One of the best ways to make meaning from tragedy is to use the experience to help others. Below, staff members of New York City nursing homes hit early in the pandemic graciously offer their advice to teams across the country that might be anticipating or currently grappling with the pandemic.
- Stay calm.
- Anticipate everything. Be proactive. Order supplies early because once it hits, it’s too late. There’s nothing available, even down to alcohol pads.
- Cohort residents with symptoms on the same floor.
- Distribute PPE in a timely fashion to prevent transmission of infections.
- Be a source of support and encouragement to staff.
- Validate their experiences.
- Order food for the team.
- Encourage staff members to support each other.

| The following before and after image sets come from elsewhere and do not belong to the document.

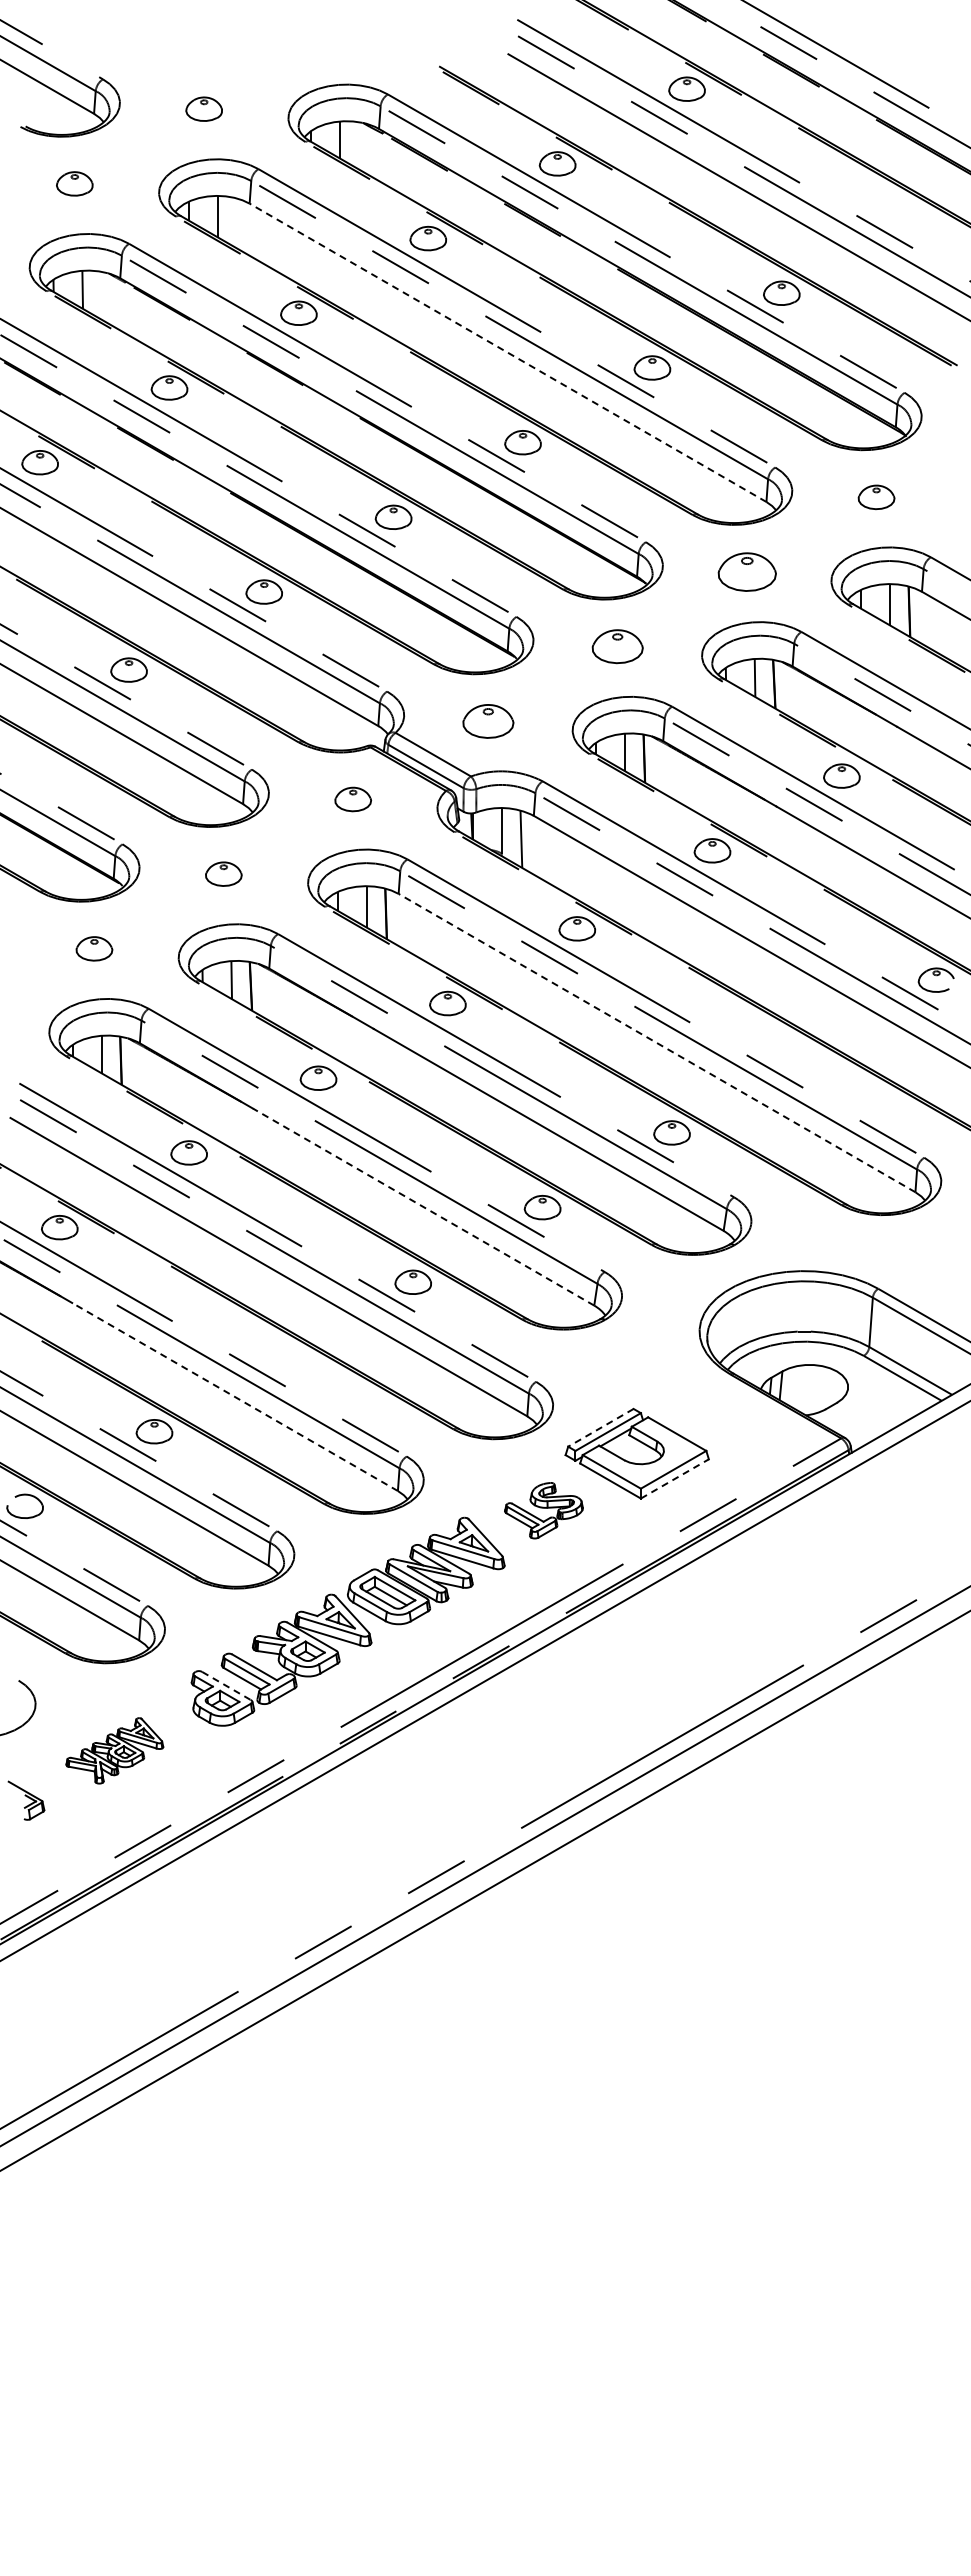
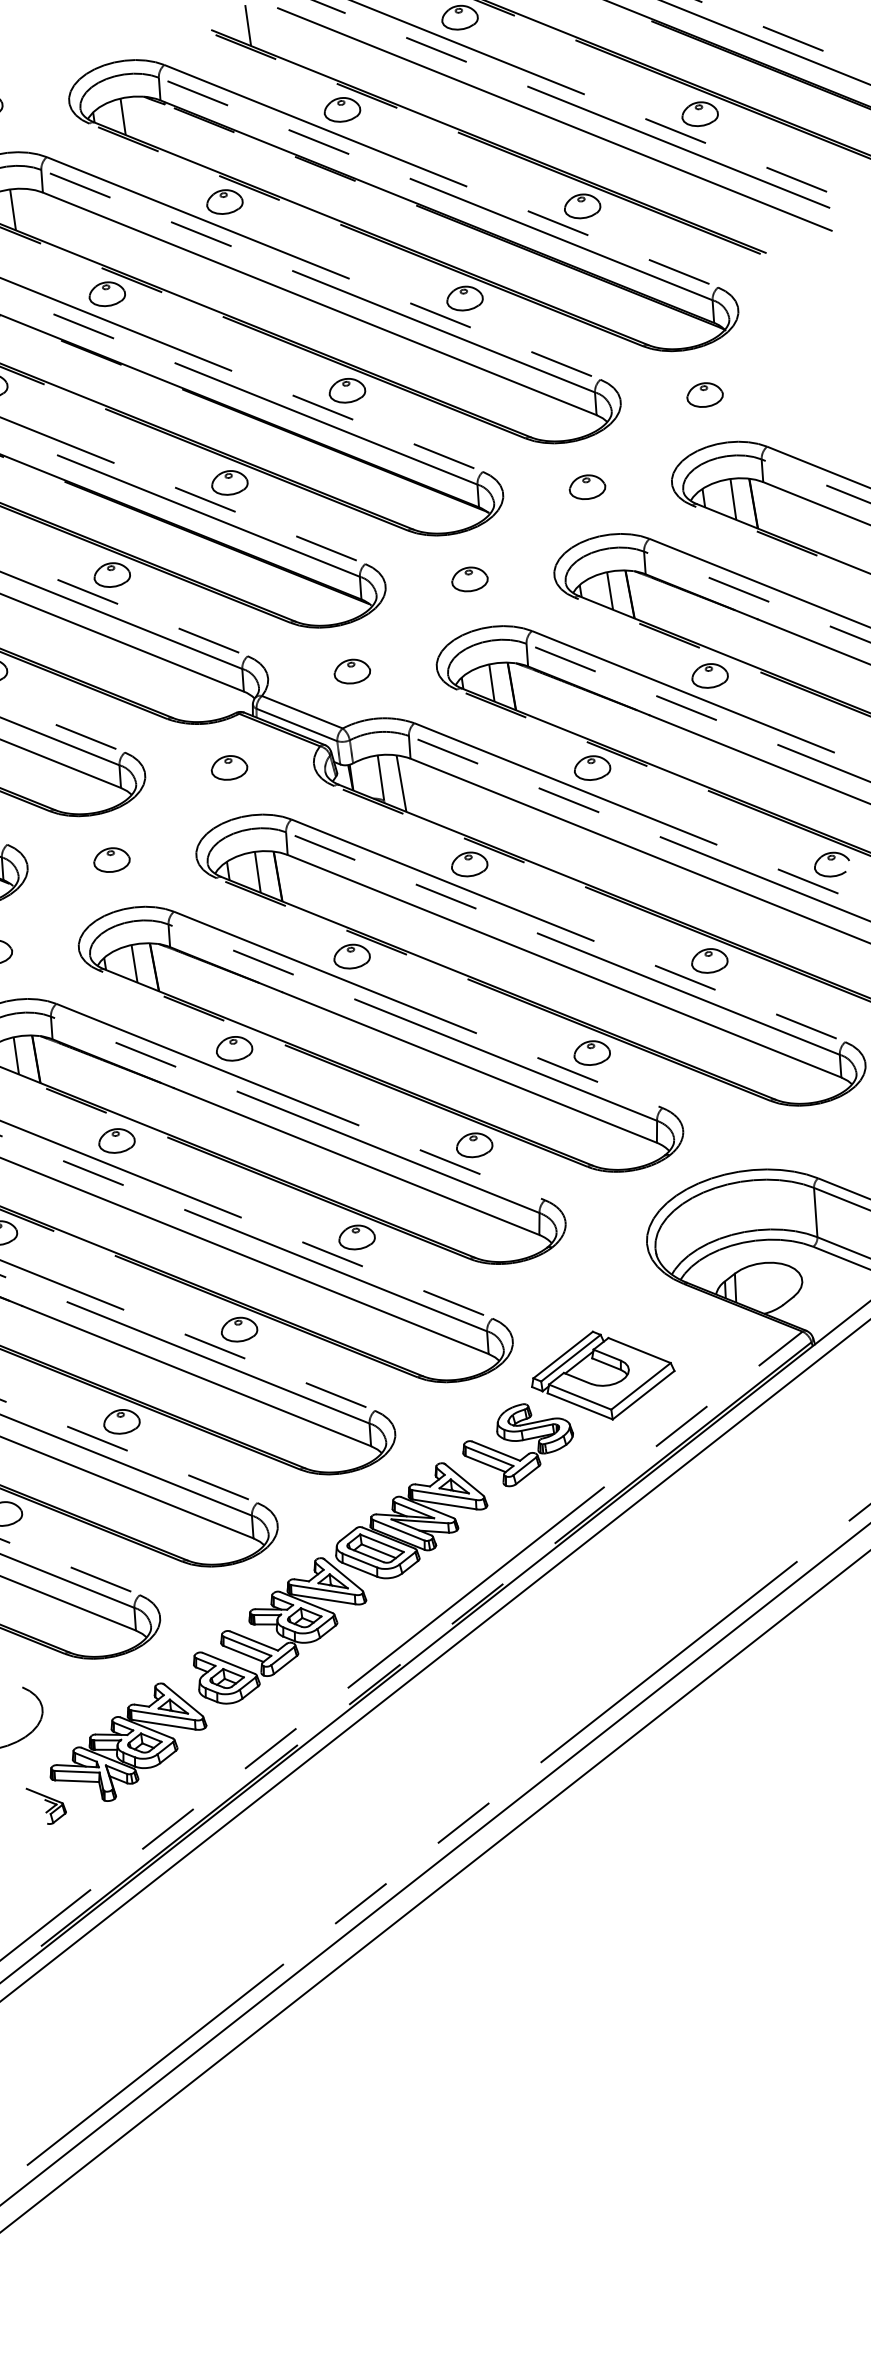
line: (476, 66) -> (248, 24), added
part: (910, 218) -> (699, 114), added
line: (507, 352) -> (319, 303), dashed -> solid
part: (746, 571) -> (586, 486), size x0.62
part: (617, 646) -> (469, 579), size x0.71
part: (488, 721) -> (352, 671), size x0.71
line: (656, 1042) -> (563, 965), dashed -> solid
part: (801, 1057) -> (709, 960), added
line: (423, 1207) -> (356, 1161), dashed -> solid
part: (283, 1356) -> (238, 1329), added
line: (234, 1396) -> (195, 1375), dashed -> solid
line: (600, 1427) -> (562, 1354), dashed -> solid
line: (675, 1478) -> (644, 1394), dashed -> solid
part: (543, 1510) -> (517, 1444), size x1.43
line: (226, 1685) -> (228, 1662), dashed -> solid
part: (114, 1750) -> (127, 1743), size x1.67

- Let workers know that they’re not failing when residents get sick despite all they’ve done to help them.
- Provide support to each other, talk to staff, listen to staff, share your own feelings of grief, anxiety and panic because we all have so much in common.
- Note the mood and behaviors of your own team. You’re all sharing this collective grief as your clients become ill or pass away, yet you are tasked with caregiving and supporting their families while grieving at the same time.
- Encourage staff to seek professional help. Telehealth is now available with flexible hours to accommodate schedules.
- Watch for distraction while on the job, like incomplete work, irritability with families or clients, tardiness or absences when these behaviors did not previously exist. Be understanding, show empathy when addressing these issues and encourage staff to seek help.
- Look at everyone like they have COVID-19.
- Protect yourself. Wear N95 masks protected by a surgical mask, gloves and face shields or goggles.
- Have hand sanitizer with you all the time.
- Don’t run around with gloves thinking you’re protected. It’s too easy to touch your cell phone.
- As a worker, you need to go into every situation expecting that you can get the virus and you can’t let down your guard.
- Maintain presence of mind as much as possible so you can follow infection control procedures rather than let anxiety take over.
- Follow all the precautions and don’t be afraid.
- Focus on your purpose of helping people and know that many of them will get better even though they have the virus.